Paul handed her some bills. “Here you go. Thanks a lot.”
She gave him a flyer from a store where she worked reading palms and tarot cards. “Here ’ s my number if you want to consult further.”
“Thanks again.” Paul closed the door and returned to the kitchen.
Carol was still sitting there. Tater had left the room.
“Do you think we should have listened to her more?”
Paul said nothing and tried to keep the cynicism off his face, knowing that if he spoke he could not keep it out of his voice.
“She was right about the van. And the bike.”
“She ’ s got a friend at the station. She probably read the file.”
“We should have her back and try — ”
“She took money,” he said with finality, “at the door.” He crumpled the flyer and fired it in the general direction of the trash can.

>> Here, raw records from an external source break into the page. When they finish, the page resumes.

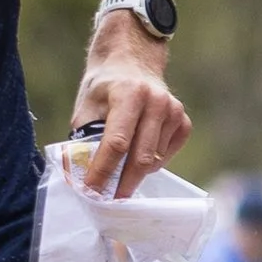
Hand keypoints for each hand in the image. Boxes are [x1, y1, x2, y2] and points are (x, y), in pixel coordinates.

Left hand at [69, 24, 190, 198]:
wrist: (131, 61)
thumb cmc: (104, 87)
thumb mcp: (86, 106)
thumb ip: (84, 138)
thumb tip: (79, 174)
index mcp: (129, 94)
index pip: (116, 143)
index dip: (103, 171)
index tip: (92, 190)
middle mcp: (156, 102)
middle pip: (141, 157)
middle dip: (123, 183)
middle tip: (110, 200)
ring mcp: (174, 111)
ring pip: (155, 159)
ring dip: (135, 173)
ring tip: (119, 175)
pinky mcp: (183, 120)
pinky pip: (167, 153)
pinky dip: (152, 162)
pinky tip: (138, 156)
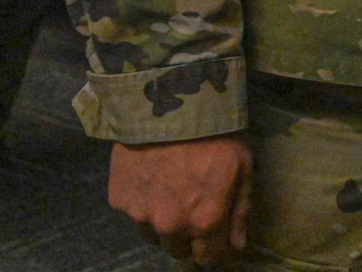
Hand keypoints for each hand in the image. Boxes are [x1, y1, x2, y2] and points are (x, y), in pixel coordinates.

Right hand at [108, 134, 251, 264]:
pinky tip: (154, 179)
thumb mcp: (243, 167)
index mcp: (205, 220)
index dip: (216, 249)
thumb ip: (240, 211)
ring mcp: (140, 215)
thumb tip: (237, 247)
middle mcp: (170, 226)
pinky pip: (135, 214)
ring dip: (166, 226)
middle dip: (191, 240)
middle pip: (179, 252)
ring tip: (174, 194)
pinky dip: (145, 205)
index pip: (209, 256)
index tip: (220, 238)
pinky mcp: (119, 201)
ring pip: (155, 236)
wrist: (168, 106)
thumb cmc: (215, 134)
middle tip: (197, 213)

Carol began to tremble. A sob started and died within her. Paul moved to hug her. She drew away and into herself and left him standing there, unable to put his arms around her. It was always that way now, the turning away from each other. They didn ’ t touch intentionally anymore. There was a gulf between them in bed at night, and when an arm or a foot crossed the divide and contacted the other, it was quickly retracted in near apology. Their lovemaking was completely frozen over. The day Jamie disappeared was the first of its extinction. They were hardly friends anymore but lived as mere housemates. They were scrupulously polite to each other as they moved about the place.